I’d second Mend the Living. I loathed HHhH – but I’m in a minority on that!
I’m not sure I got far enough into it to loathe it but I certainly didn’t love it!
The Gestern certainly appeals. In fact, I think it might be languishing on an old wishlist somewhere. Many thanks for the reminder…
(PS I’ll also add my voice to the chorus of praise for Mend the Living, such a finely balanced exploration of the medical, ethical and emotional issues involved in heart transplantation. It’s actually much more compelling than that might sound!)
The Gestern is lovely, Jacqui. I read Birth of a Bridge and while I enjoyed it I didn’t love it enough to jump on Mend the Living but it looks increasingly as if I need to think again!
So pleased to hear you are expanding your repertoire – I’ve also become more conscious of my choices since I started blogging. And what great choices you have there! Not enough people read Arab Jazz, but I loved yet, with its description of a neighbourhood of Paris that I am personally very fond of. I also enjoyed Mend the Living, but would also recommend Delphine de Vigan’s heartbreaking account of her mother Nothing Holds Back the Night – a stunning piece of work, says so much about memory and family history and looking away from things that are too painful.

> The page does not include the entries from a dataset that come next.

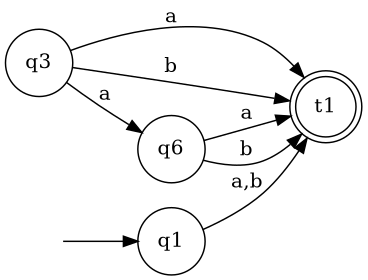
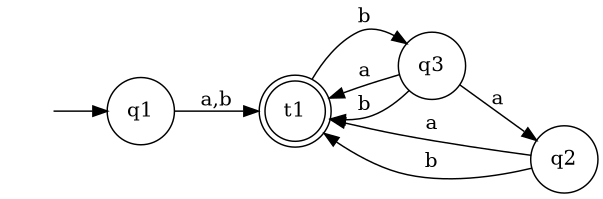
  digraph {
    rankdir=LR
    node [shape=circle]
    t1 [shape=doublecircle]
    q3
-   q2 [label=q6]
+   q2
    " " [color=white width=0]
    q1
+   t1 -> q3 [label=b]
    q3 -> t1 [label=a]
    q3 -> t1 [label=b]
    q3 -> q2 [label=a]
    q2 -> t1 [label=a]
    q2 -> t1 [label=b]
    " " -> q1
    q1 -> t1 [label="a,b"]
  }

Thanks so much for the de Vigan tip, and you’re one of the people who’s helped me with that repertoire.
These all sound very chilling (in the cold sense, not the hipster sense).
Oh dear, I’m sorry if I’ve given that impression. Her Father’s Daughter and Based on a True Story are certainly so but Himmler’s Cook and Arab Jazz are tempered with a great deal of humour while The People in the Photo is a smart piece of storytelling that keeps you guessing.
Someone mentioned HHhH by Binet, I would also highly recommend The 7th function of language. If you are into mysteries, anything by Fred Vargas and Michel Bussi. Pascal Garnier is also a must
I think my partner read and loved The 7th Function of Language. I’ll check our shelves. He’d also be the one for mysteries so I’ll mention your recommendations to him. Thank you!